With just a few minor modifications - that made the code easier to understand, too, getting rid of intermediate Iterators and special handlings for edge cases - that single method’s performance was boosted significantly. Considering that it is part of a more general batch job framework, overall improvements are even greater than what this single isolated test case showed.

5 comments:

Anonymous said...

Good to know.... Sometime

MrPotes said...

I'd be interested to know what the difference in timings would be if (using the original code) every time result.add was called, you also called allIter.remove(), rather than doing the removeAll at the end?

Daniel Schneller said...

Even though I did not try this, it would probably be the same - as removeAll simply iterates the passed collection and calls remove for each item, the amount of rearranging the backing store would be needed.

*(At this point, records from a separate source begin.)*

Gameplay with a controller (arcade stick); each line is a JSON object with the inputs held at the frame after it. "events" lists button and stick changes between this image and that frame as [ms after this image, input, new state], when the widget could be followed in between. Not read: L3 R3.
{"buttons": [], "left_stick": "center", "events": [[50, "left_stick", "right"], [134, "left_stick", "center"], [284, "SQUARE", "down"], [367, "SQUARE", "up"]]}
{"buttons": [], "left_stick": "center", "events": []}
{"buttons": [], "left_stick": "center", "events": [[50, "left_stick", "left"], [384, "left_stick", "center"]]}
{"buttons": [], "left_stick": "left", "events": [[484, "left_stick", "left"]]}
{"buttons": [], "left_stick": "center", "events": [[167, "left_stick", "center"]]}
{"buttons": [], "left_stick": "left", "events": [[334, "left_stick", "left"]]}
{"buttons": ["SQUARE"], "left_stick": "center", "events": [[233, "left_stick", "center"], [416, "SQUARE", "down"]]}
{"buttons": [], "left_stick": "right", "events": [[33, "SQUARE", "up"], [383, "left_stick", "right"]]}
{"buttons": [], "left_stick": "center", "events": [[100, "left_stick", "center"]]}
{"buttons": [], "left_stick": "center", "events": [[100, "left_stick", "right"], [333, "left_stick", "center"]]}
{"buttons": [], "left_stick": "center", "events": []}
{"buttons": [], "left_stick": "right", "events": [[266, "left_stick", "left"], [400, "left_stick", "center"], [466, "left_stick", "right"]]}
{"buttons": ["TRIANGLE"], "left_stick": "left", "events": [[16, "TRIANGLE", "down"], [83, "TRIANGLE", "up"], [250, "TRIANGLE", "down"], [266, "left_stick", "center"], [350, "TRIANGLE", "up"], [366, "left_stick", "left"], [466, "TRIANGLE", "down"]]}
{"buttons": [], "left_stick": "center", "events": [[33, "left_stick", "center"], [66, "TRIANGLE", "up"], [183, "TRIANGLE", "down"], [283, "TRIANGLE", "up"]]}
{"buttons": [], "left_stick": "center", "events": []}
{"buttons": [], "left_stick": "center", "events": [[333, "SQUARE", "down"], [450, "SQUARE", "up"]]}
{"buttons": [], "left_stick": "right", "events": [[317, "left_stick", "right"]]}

Perhaps a subtle difference, depending on whether the iterator internally already knew the array index or not, maybe saving that lookup. But that lookup is generally hardly measurable in lists of that size.

MrPotes said...

Ultimately removeAll will be doing something along the lines of a nested iteration, depending on the underlying List implementation used. If allIter.remove is used, none of that repeated iteration is required. Should result in some improvement, although I'd agree probably not to the extent of using indexes.

DanielKr said...

Hi!

Interesting article. I'm guessing the original code is not copy/pasted since it appears to be broken (in addition to being very inefficient). Specifically, tempCount == chunkSize will never be true inside the loop, and also I suspect the references to "tCurrent" should really refer to the local declared as "current"?

Regards,
Daniel K